Each line that has the string "center" must be copied from the records below.

**Material provided:**
>>>

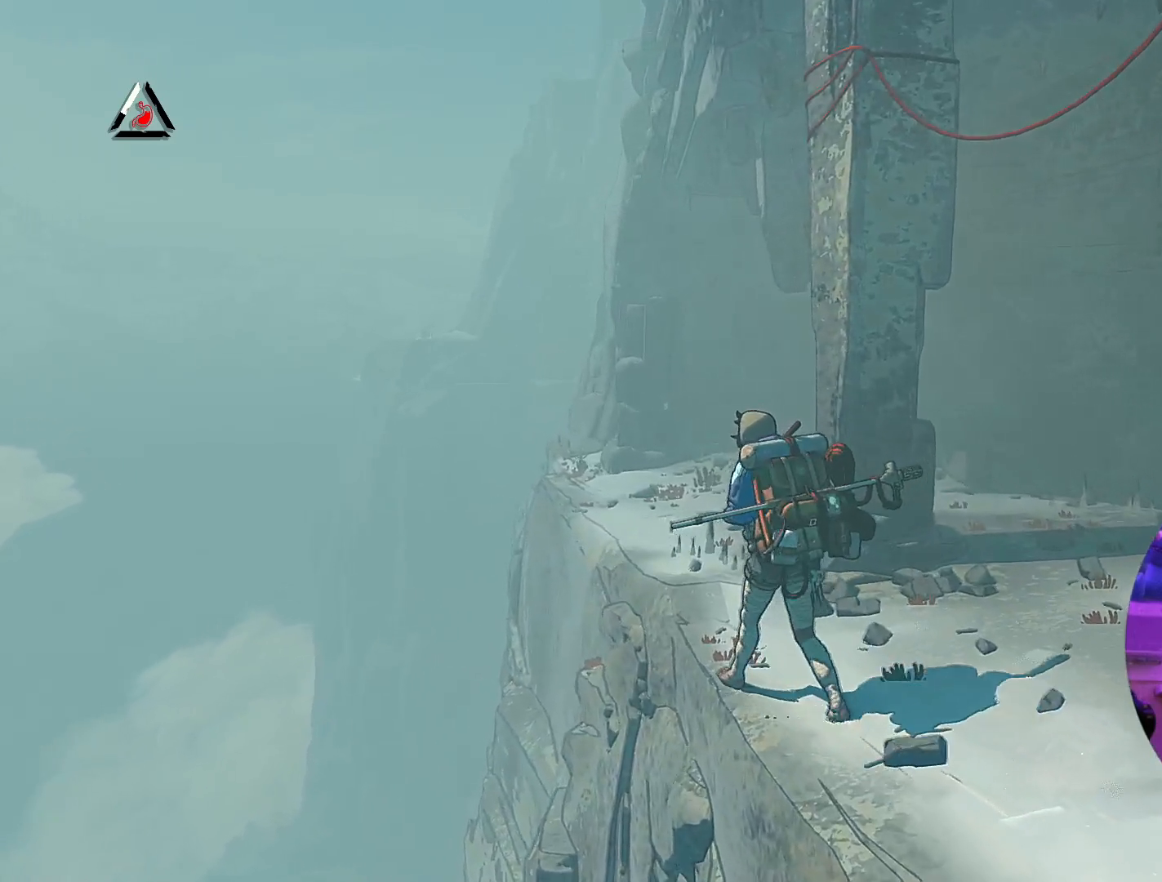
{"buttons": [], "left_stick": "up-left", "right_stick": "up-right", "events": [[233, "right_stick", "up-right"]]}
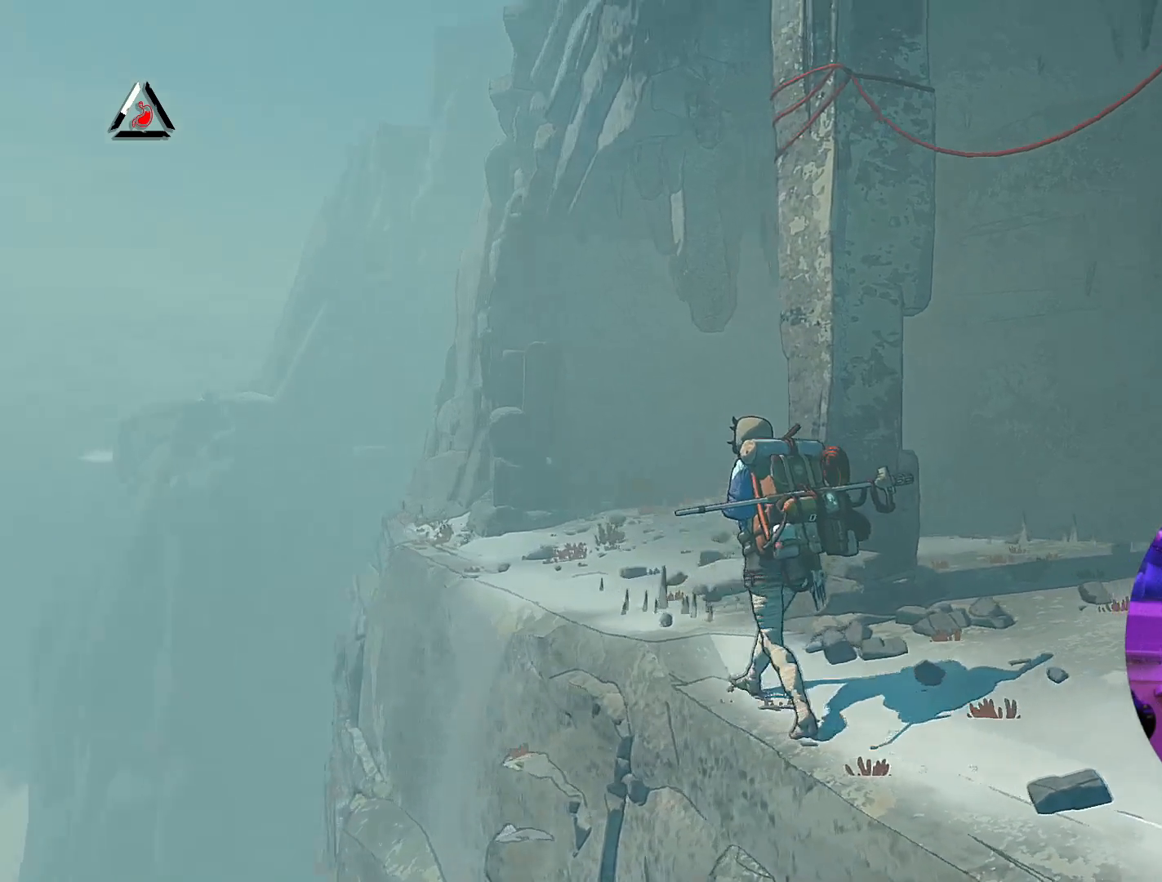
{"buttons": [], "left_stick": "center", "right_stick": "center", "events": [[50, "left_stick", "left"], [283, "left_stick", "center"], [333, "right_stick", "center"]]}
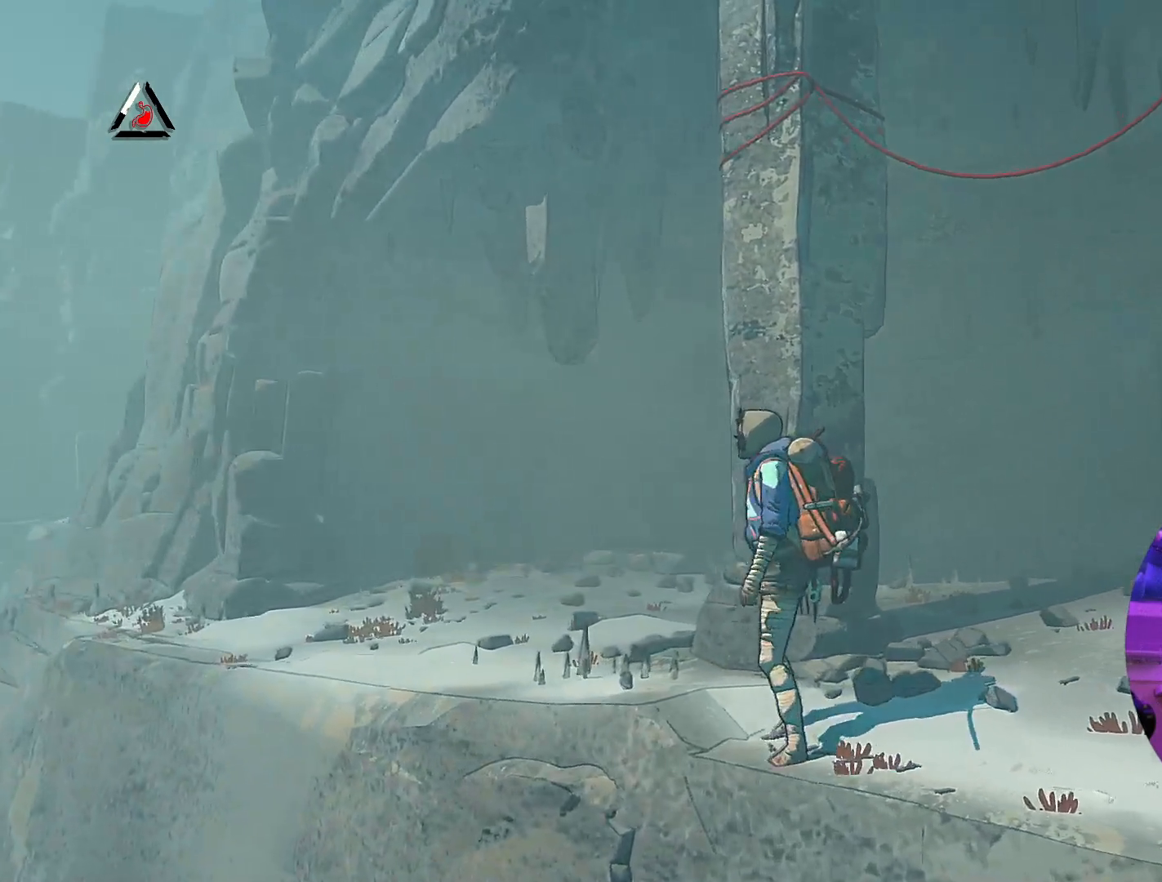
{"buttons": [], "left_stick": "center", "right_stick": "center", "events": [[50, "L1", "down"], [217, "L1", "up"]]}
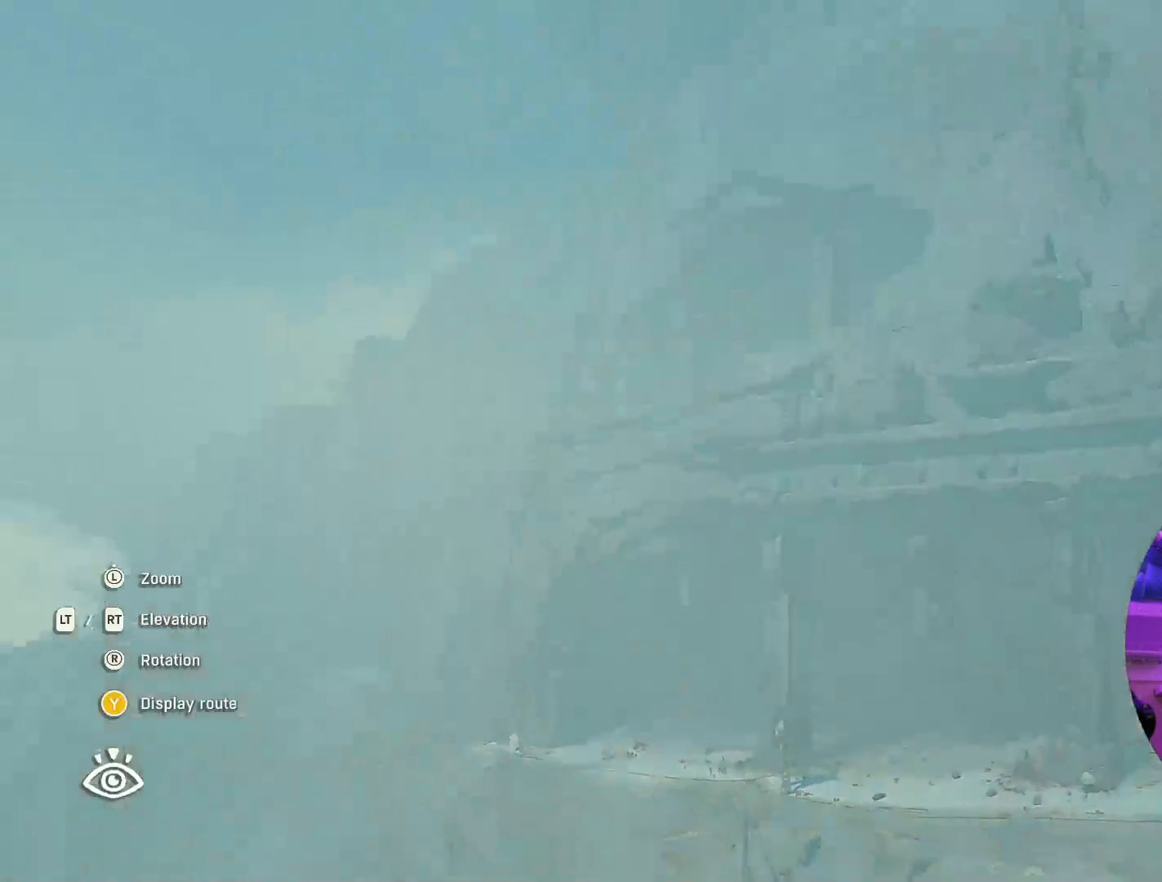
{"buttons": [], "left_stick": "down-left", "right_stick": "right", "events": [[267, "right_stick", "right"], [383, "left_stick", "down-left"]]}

<<<
>>>

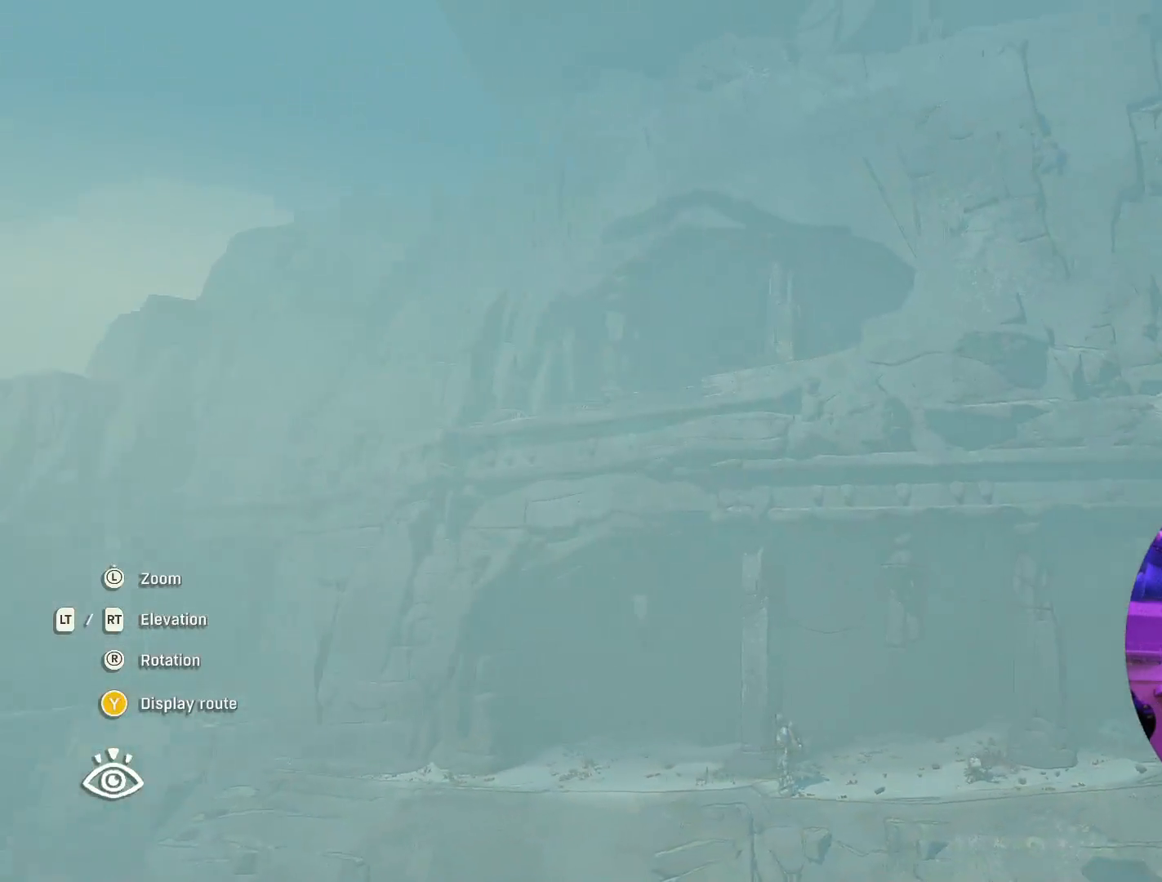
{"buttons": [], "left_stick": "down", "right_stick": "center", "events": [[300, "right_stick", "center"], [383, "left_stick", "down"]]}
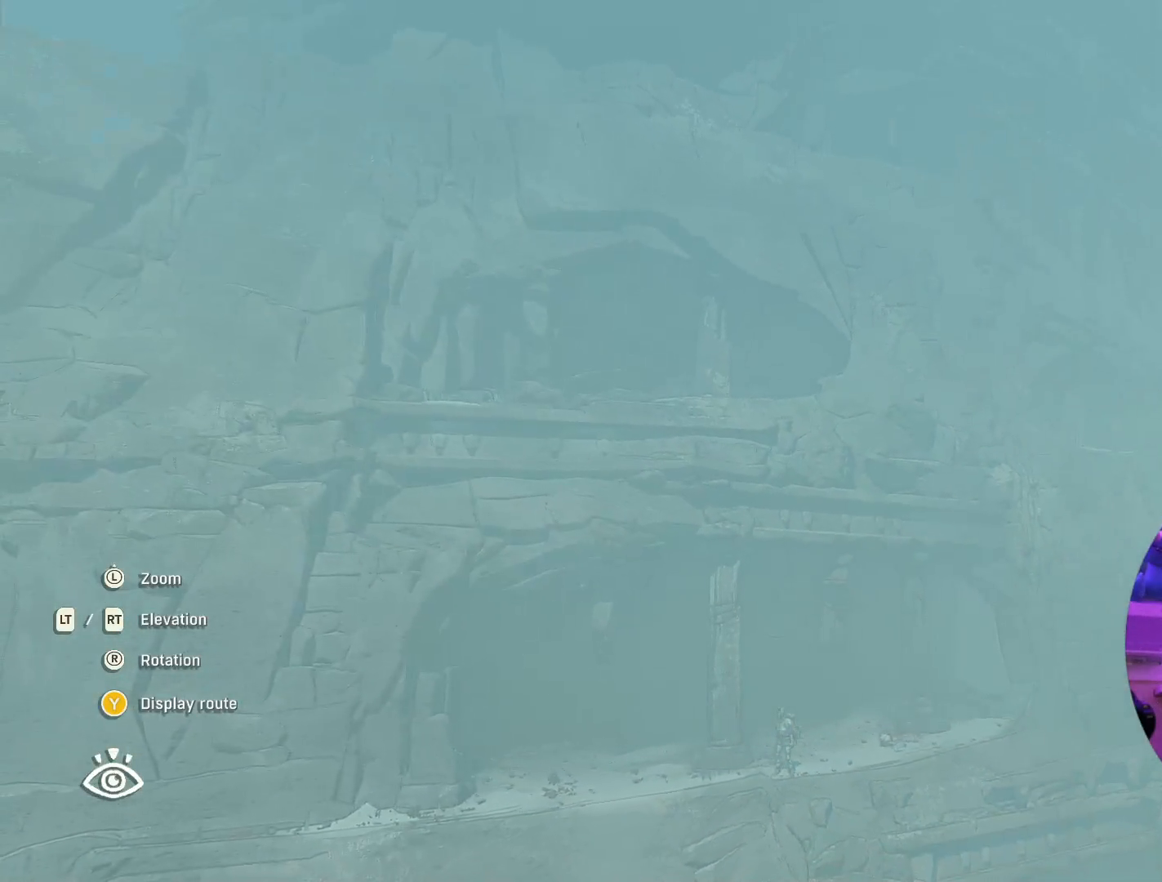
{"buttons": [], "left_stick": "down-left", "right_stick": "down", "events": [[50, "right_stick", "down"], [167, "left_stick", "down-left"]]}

<<<

**Answer space:**
{"buttons": [], "left_stick": "center", "right_stick": "center", "events": [[50, "left_stick", "left"], [283, "left_stick", "center"], [333, "right_stick", "center"]]}
{"buttons": [], "left_stick": "center", "right_stick": "center", "events": [[50, "L1", "down"], [217, "L1", "up"]]}
{"buttons": [], "left_stick": "down", "right_stick": "center", "events": [[300, "right_stick", "center"], [383, "left_stick", "down"]]}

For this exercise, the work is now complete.